The following example shows how to call the thin-record bulk load implementation:
Note: Before executing the following example by using Spark Shell, you must create a table in HBase Shell. Run the code in :paste mode.
import org.apache.hadoop.fs.Path
import org.apache.hadoop.hbase.client.HConnectionManager
import org.apache.hadoop.hbase.mapreduce.{LoadIncrementalHFiles, TableInputFormat}
import org.apache.hadoop.hbase.spark.HBaseRDDFunctions._
import org.apache.hadoop.hbase.spark.{HBaseContext, _}
import org.apache.hadoop.hbase.util.Bytes
import org.apache.hadoop.hbase.{HBaseConfiguration, TableName}
import org.apache.spark.sql.SparkSession
val tableName = "table3"
    val stagingFolder = "/home/mapr"
    val columnFamily1 = "cf1"
    @transient val conf = HBaseConfiguration.create()
    val hbaseContext = new HBaseContext(sc, conf)
    conf.set(TableInputFormat.INPUT_TABLE, tableName)
    conf.set("hbase.zookeeper.quorum", "node1.cluster.com")
    conf.setInt("hbase.zookeeper.property.clientPort", 5181)
    val rdd = sc.parallelize(Array(
      ("1",  List(Bytes.toBytes(columnFamily1), Bytes.toBytes("a"), Bytes.toBytes("foo1"))),
      ("3", List(Bytes.toBytes(columnFamily1), Bytes.toBytes("b"), Bytes.toBytes("foo2.b")))))
    rdd.hbaseBulkLoadThinRows(hbaseContext,
      TableName.valueOf(tableName),
      t => {
        val rowKey = t._1
        val familyQualifiersValues = new FamiliesQualifiersValues
        val q = t._2
        val family:Array[Byte] = q.head
        val qualifier = q(1)
        val value:Array[Byte] = q(2)
        println(s"family: $family")
        println(s"qualifier: $qualifier")

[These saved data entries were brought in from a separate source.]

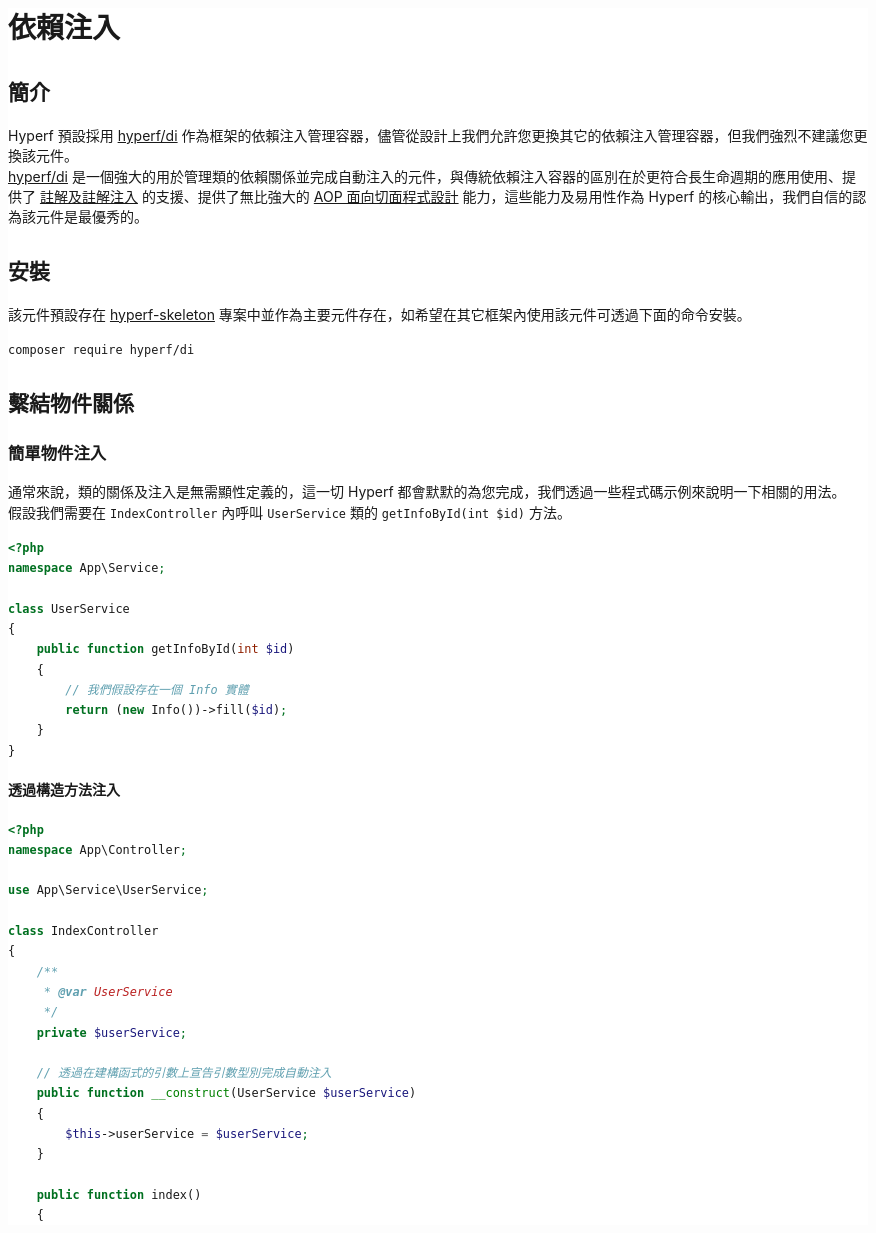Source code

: # 依賴注入

## 簡介

Hyperf 預設採用 [hyperf/di](https://github.com/hyperf/di) 作為框架的依賴注入管理容器，儘管從設計上我們允許您更換其它的依賴注入管理容器，但我們強烈不建議您更換該元件。   
[hyperf/di](https://github.com/hyperf/di)
是一個強大的用於管理類的依賴關係並完成自動注入的元件，與傳統依賴注入容器的區別在於更符合長生命週期的應用使用、提供了 [註解及註解注入](zh-tw/annotation.md)
的支援、提供了無比強大的 [AOP 面向切面程式設計](zh-tw/aop.md) 能力，這些能力及易用性作為 Hyperf 的核心輸出，我們自信的認為該元件是最優秀的。

## 安裝

該元件預設存在 [hyperf-skeleton](https://github.com/hyperf/hyperf-skeleton) 專案中並作為主要元件存在，如希望在其它框架內使用該元件可透過下面的命令安裝。

```bash
composer require hyperf/di
```

## 繫結物件關係

### 簡單物件注入

通常來說，類的關係及注入是無需顯性定義的，這一切 Hyperf 都會默默的為您完成，我們透過一些程式碼示例來說明一下相關的用法。      
假設我們需要在 `IndexController` 內呼叫 `UserService` 類的 `getInfoById(int $id)` 方法。

```php
<?php
namespace App\Service;

class UserService
{
    public function getInfoById(int $id)
    {
        // 我們假設存在一個 Info 實體
        return (new Info())->fill($id);    
    }
}
```

#### 透過構造方法注入

```php
<?php
namespace App\Controller;

use App\Service\UserService;

class IndexController
{
    /**
     * @var UserService
     */
    private $userService;
    
    // 透過在建構函式的引數上宣告引數型別完成自動注入
    public function __construct(UserService $userService)
    {
        $this->userService = $userService;
    }
    
    public function index()
    {
```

        println(s"value: $value")
        familyQualifiersValues +=(family, qualifier, value)
        (new ByteArrayWrapper(Bytes.toBytes(rowKey)), familyQualifiersValues)}, stagingFolder, new java.util.HashMap[Array[Byte], FamilyHFileWriteOptions], compactionExclude = false, 20)
    val connection = HConnectionManager.createConnection(conf)
    val table = connection.getTable(TableName.valueOf(tableName))
    val load = new LoadIncrementalHFiles(conf)
    load.doBulkLoad(
      new Path(stagingFolder),
      connection.getAdmin,
      table,
      connection.getRegionLocator(TableName.valueOf(tableName)))

The big difference in using bulk load for thin rows is that the function returns a tuple with the first value being the RowKey and the second value being an object of FamiliesQualifiersValues. FamiliesQualifiersValues contains all the values for this row for all column families.